I also have a general allergy to fish. Doc said it is an allergy to a protein (perhaps an enzyme?) contained in fish muscles. I think this turned up around age 8-10. Discovered that asking waiters in Asian restaurants if there is fish in a dish isn't good enough. Oyster sauce causes a reaction. Doesn't much resemble a fish! I just avoid consuming anything that lives in the ocean, to be on the safe side.
At least it doesn't seem to be associated with anaphylactic shock to any notable extent, especially considering the huge increase in the price of an Epi-Pen. I think they were $20 when I first got one around '03, but now they list around $600.

Paul, Dammit! said...

Will- it's contact dermatitis. Constant exposure led to sensitivity, which led to allergy. I can eat fish fine, but the fish oil (and now many oils) cause my skin to slough off, so the open cuts and sores got infected a lot. Plus, stuffing 1,000lbs of bait into 400 traps every day led to a lot of pricks with fish bones, so the little staph infections around cuts worked their way deeper and eventually became persistant cellulitis and hung out between the bones, too.

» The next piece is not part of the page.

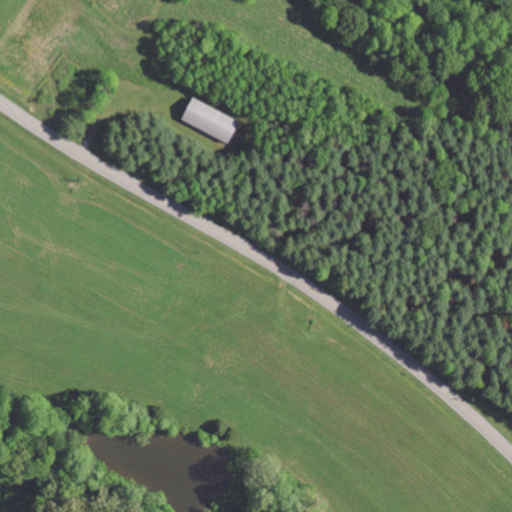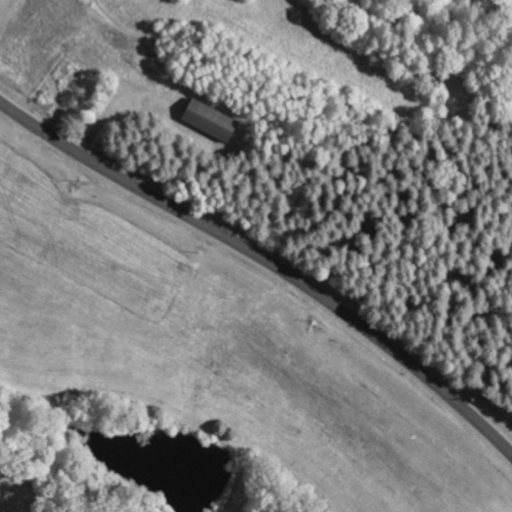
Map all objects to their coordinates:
building: (213, 121)
road: (267, 261)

I completely sympathize about the leaving bloody fingerprints part. Been there, too.
How often do you have flareups even with being cautious? I lose all the callus on my hands whenever I touch fish or certain types of oil (kerosene and diesel), but I haven't had an infection in my hands since I got over the fishing-related stuff.

Captain Jill said...

Thats beautiful work. I bet your wife will love it.